A lei e a ordem

sábado, 05 de setembro de 2009
por Jornal A Voz da Serra

Maurício Siaines (*)

Este binômio ficou meio desmoralizado por ter sido repetido em demasia pelos moralistas extremados, usado sempre em uma perspectiva em que o bem e o mal estavam muito claramente definidos e o bem triunfava ao final de todas as histórias. Lei e ordem, nas diversas histórias contadas – pelos folhetins, pelo cinema, pelas novelas – tornaram-se quase sinônimos. Mas não são.

É interessante refletir sobre a relação entre essas duas coisas, a ordem e a lei. A ordem sempre existe. Para a sociologia, não existe agrupamento humano em que não haja ordem. Por mais estranha que ela seja, por mais que pareça não fazer sentido, existe sempre uma ordem. Há ordem entre criminosos, entre grupos marginalizados e mesmo entre loucos. Descobrir que ordem é essa é trabalho para os estudiosos da sociedade, para os jornalistas e para quem deseja atuar sobre a vida social. No fim das contas, é trabalho para todos, pois todos atuamos, de uma forma ou de outra, sobre a vida social.

A história bíblica de Moisés é muito interessante para se pensar essa relação entre ordem e lei. Os judeus viviam, havia séculos, escravizados pelos egípcios, isto é, viviam submetidos a uma ordem de outro povo, exterior a eles. Quando conseguiram a liberdade, algumas coisas se alteraram. Primeiro tinham que acreditar que haveria uma solução quando se viram acuados entre o mar Vermelho e seus perseguidores. E a solução vem com o abrir-se do mar. Em seguida, quando a fome se abate sobre eles, precisam acreditar que vai cair pão do céu, o que acaba acontecendo.

Essa noção de que a crença é fundamental para as coisas darem certo se repete em diferentes circunstâncias. Houve um locutor de futebol, Waldir Amaral, que apelava muito para essa necessidade de crer, que é o que marca o torcedor. Quando uma bola era lançada para um atacante, Waldir fazia o apelo a ele: “acredita nela, Fulano!”. Conseguia, assim, a identificação com o sentimento do torcedor.
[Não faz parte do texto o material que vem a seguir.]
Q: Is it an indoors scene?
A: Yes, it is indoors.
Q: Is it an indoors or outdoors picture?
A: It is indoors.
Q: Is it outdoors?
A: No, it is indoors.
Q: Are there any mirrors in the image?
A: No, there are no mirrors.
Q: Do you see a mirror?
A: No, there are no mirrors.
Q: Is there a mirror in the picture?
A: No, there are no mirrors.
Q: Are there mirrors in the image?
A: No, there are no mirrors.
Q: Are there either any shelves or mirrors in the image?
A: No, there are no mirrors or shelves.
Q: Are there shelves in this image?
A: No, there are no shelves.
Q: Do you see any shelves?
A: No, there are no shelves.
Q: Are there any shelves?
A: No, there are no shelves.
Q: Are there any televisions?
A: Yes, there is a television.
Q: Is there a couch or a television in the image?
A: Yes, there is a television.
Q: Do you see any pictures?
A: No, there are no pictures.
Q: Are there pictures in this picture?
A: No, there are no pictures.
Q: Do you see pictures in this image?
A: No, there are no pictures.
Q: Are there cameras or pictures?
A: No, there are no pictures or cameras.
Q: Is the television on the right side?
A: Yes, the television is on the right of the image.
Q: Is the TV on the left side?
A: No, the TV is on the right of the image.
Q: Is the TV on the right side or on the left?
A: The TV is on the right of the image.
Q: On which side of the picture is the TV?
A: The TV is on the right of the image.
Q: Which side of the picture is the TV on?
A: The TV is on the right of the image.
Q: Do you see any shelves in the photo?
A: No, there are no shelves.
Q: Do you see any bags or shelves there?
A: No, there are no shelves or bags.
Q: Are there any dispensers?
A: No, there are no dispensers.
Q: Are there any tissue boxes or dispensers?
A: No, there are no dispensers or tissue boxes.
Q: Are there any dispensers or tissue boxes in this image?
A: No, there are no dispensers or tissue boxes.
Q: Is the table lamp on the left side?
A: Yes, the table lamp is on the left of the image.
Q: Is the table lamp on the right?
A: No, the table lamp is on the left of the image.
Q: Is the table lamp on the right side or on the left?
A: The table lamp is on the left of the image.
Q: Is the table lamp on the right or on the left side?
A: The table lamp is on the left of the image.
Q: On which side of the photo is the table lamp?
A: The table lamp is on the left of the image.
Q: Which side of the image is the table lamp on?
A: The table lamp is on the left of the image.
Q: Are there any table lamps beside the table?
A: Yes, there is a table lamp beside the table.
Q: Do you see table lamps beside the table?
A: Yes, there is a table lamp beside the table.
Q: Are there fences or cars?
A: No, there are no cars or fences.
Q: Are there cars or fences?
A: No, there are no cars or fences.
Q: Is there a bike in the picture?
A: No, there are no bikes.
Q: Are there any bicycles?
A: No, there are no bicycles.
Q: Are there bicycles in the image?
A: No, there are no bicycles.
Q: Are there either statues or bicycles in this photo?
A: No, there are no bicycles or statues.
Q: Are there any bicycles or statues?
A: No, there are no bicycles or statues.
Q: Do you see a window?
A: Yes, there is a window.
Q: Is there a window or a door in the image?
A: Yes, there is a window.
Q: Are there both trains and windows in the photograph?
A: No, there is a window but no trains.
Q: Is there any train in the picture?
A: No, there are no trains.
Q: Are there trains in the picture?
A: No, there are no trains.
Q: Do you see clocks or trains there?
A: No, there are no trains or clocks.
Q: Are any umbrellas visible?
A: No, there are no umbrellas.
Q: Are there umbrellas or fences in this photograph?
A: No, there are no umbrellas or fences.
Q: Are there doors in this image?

E, de fato, se não acreditarmos, as coisas não acontecem. Não basta acreditar, mas se não se acreditar no que se está fazendo, nada dá certo, não se começa a fazer o necessário para se chegar ao objetivo.

Os judeus que seguiam Moisés experimentaram a fé, mas a liberdade que eles passaram a vivenciar exigia outra condição: a lei. E foi ela que Moisés buscou na montanha.

O que essa história nos diz é que a liberdade e a lei se complementam. A condição de liberdade exige a presença da lei a fundar uma nova ordem e não aquela tradicional do tempo da escravidão. É claro que isto é uma interpretação, mas é preciso admitir que ela é verossímil.

Oliveira Vianna, estudioso da sociedade brasileira, diz que: “O passado vive em nós, latente, obscuro nas células do nosso subconsciente. Ele é que nos dirige ainda hoje com a sua influência invisível, mas inelutável e fatal” (Oliveira Vianna, 1952. Populações Meridionais do Brasil, Rio de Janeiro, José Olympio Editora, p.11). Se isto é verdade, devemos procurar em nossa história as raízes daquilo que hoje nos atrapalha. Oliveira Vianna nos fala ainda de um fenômeno que ele chama de “anarquia branca” (idem, p.203), que é a ordem imposta sem lei pelas elites dominantes do mundo rural brasileiro, fenômeno que nos remete a relações sociais muito antigas, talvez relacionadas com a história portuguesa anterior ao descobrimento do Brasil.

A proteção recíproca entre os indivíduos que compõem a ordem, fenômeno ocorrido entre os nobres portugueses nos séculos 14 e 15, provavelmente, é a origem das relações de compadrio, intimamente ligadas ao que mais tarde viemos a chamar de coronelismo, ordem que tem dominado nossa vida social e se expressado nas mazelas e diversas formas de baixaria praticadas pelos políticos. Novas ideias, projetos de transformação, arte, ciência, tecnologia, tudo isto parece ser absorvido, devorado pela ordem coronelista que, tal como o monstro do mito grego, vive a repetir aos agentes de todas as propostas inovadoras: decifra-me ou te devoro.

Mas sempre existe uma alternativa fundamental: instituir a ordem com base na lei, não aquela da tradição e do compadrio, mas a lei mesmo, igual para todos, que não reconheça privilégio de qualquer natureza. Essa é a condição da liberdade e da democracia.